Estudo para Cordel: O julgamento de Lampião Por: Rangel Alves da Costa


Apolônio dos Santos disse, Francisco das Chagas Batista confirmou, que cordel estendido em barbante é o ouro do nordeste, coisa igual a diamante, pois conta sua história todinha, sem deixar nem um nadinha, do passado e do instante.

Escrever cordel é lavourar, é plantar e semear, é jogar o grão pelo chão e colher sua razão, sem se importar que o doutor despreze tanta lição. Doutor mesmo é Zé Limeira, é Gonçalo Ferreira da Silva, é João Melchiades Ferreira, Zé Pacheco e Zé Costa Leite, é Leandro Gomes de Barros. Todos na academia, do clarear a luz do dia e rimar sertão em poesia.

Todo mundo pega o mote, vai correndo feito trote, juntando rima em magote para uma história contar. E eu queria, meu Senhor, também ser do sertão um doutor pra falar de Lampião, coisa demais debatida, mas ainda não resolvida, sobre o maior Capitão.

É por isso que eu vou botar anel de doutor, pegar a pena e espora, pra falar do homem agora sem deixar nada de fora. Vou fazer o seu julgamento, sem defender ou acusar, apenas tentar mostrar se no processo nordestino sentenciado ele está.





Virgulino Lampião, pra cada um de um jeito, cabra safado pra uns e pra outros de respeito, refletindo nas palavras do homem todo o seu conceito. Verdade seja bem dita que é até coisa maldita falar mal de sujeito sem lhe conhecer direito. Do mesmo jeito é verdade que não há necessidade dizer que era santinho se cometia maldade.

Lampião era gente, de carne e osso e sangue, sentia na sua pele tudo que o homem sente, por ser assim tão normal, era de fazer o bem sem estar livre do mal. Na ação reagia, se perguntado respondia, sentia tristeza por dentro e por fora era alegria, por lutar de fogo a sangue naquilo que defendia.

Primeiro é preciso saber que nenhum badalo existe sem sino, não existiu o Lampião sem antes o Virgulino. Como todo homem de bem, se de repente chega alguém logo querendo desfeita, ou dá o troco em seguida ou se afrouxa pra toda vida. E assim aconteceu que naquele sertão de breu, quando um parente morreu o Lampião se acendeu e pegou o seu clarão, seguindo pelo sertão numa predestinação.




Destinado ele estava a viver eterna guerra, trincheira no pé de serra, no mosquetão que não emperra. E fez juramento consigo de correr qualquer perigo pra combater o inimigo, o problema era saber onde ele ia arrumar tanta inimizade pra combater, pois não se sabe por que fazia conchavo com rico e o pobre a padecer. 

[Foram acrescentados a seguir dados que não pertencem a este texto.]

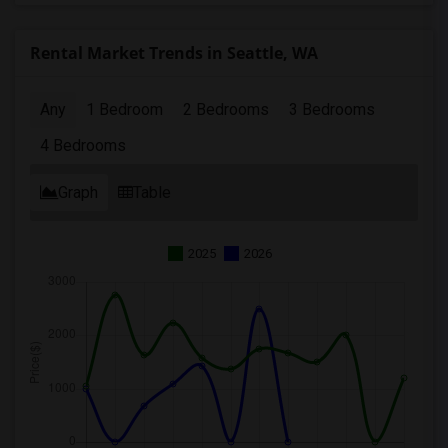
Rental Market Trends in Seattle, WA
Any
1 Bedroom
2 Bedrooms
3 Bedrooms
4 Bedrooms
Graph
Table
2025
2026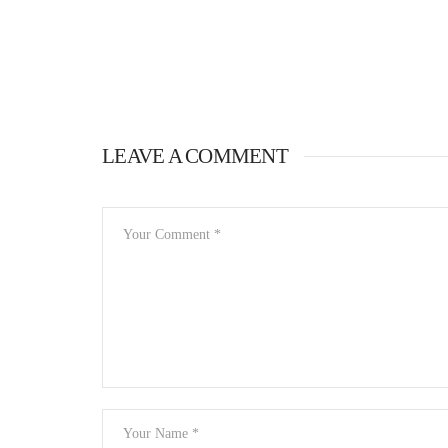
LEAVE A COMMENT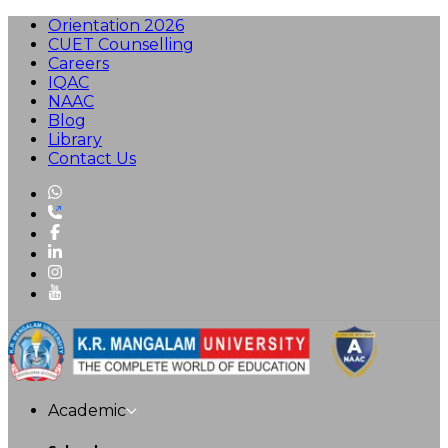
Orientation 2026
CUET Counselling
Careers
IQAC
NAAC
Blog
Library
Contact Us
Academic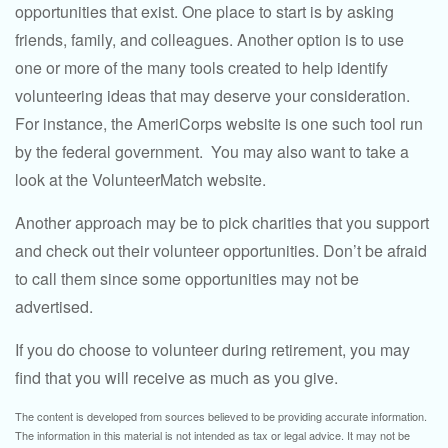
opportunities that exist. One place to start is by asking
friends, family, and colleagues. Another option is to use
one or more of the many tools created to help identify
volunteering ideas that may deserve your consideration.
For instance, the AmeriCorps website is one such tool run
by the federal government. You may also want to take a
look at the VolunteerMatch website.
Another approach may be to pick charities that you support
and check out their volunteer opportunities. Don’t be afraid
to call them since some opportunities may not be
advertised.
If you do choose to volunteer during retirement, you may
find that you will receive as much as you give.
The content is developed from sources believed to be providing accurate information.
The information in this material is not intended as tax or legal advice. It may not be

Se sua intenção era vingar os carrascos da família, então foi além dessa ilha, quis ir muito adiante e entrou numa armadilha. Mas se pensava em contra tudo lutar, então tinha que saber de qual lado ia ficar e não fazer de sua luta uma verdadeira disputa com qual coronel partilhar, como se o poder precisasse proteção, se não querer que Lampião tombasse logo no chão.

Mas isso é o menor, pois tudo que ele fez o homem não estava só. Ao seu lado o inocente, o sertanejo valente, fazendo da caatinga um norte e jogando a própria sorte sem nem imaginar na morte. Rapaz de pouca idade, mocinha na puberdade, uma verdadeira menina, seguindo aquela sina, descendo barranco, morro acima, somente para a história que hoje tanto sublima.

Não foi capeta nem santo, nem pouca coisa nem tanto, não apunhalou inocente nem matou tanta gente, não fez tanta malvadeza nem nunca foi de gentileza, nunca deu nada de graça sem levar junto a desgraça, nunca pisou num chão que não fosse com devoção, mas nunca devotou passar a mão em quem na merecia perdão, era na bala e no punhal, era no tal do mosquetão.




A história de Angico só cabe noutro processo, pra saber se houve o cerco ou ele enganou com sucesso. Alcino desconfia que toda aquele enredo está guardado em segredo pra história desvendar, já outros mais apressados não cansam de afirmar que o cansado Capitão despediu foi mesmo lá.

Assim foi o Lampião de sobrenome sertão. Acusado de bandido, pela história absolvido, mas havendo apelação, querendo inocentar Virgulino e destruir Lampião.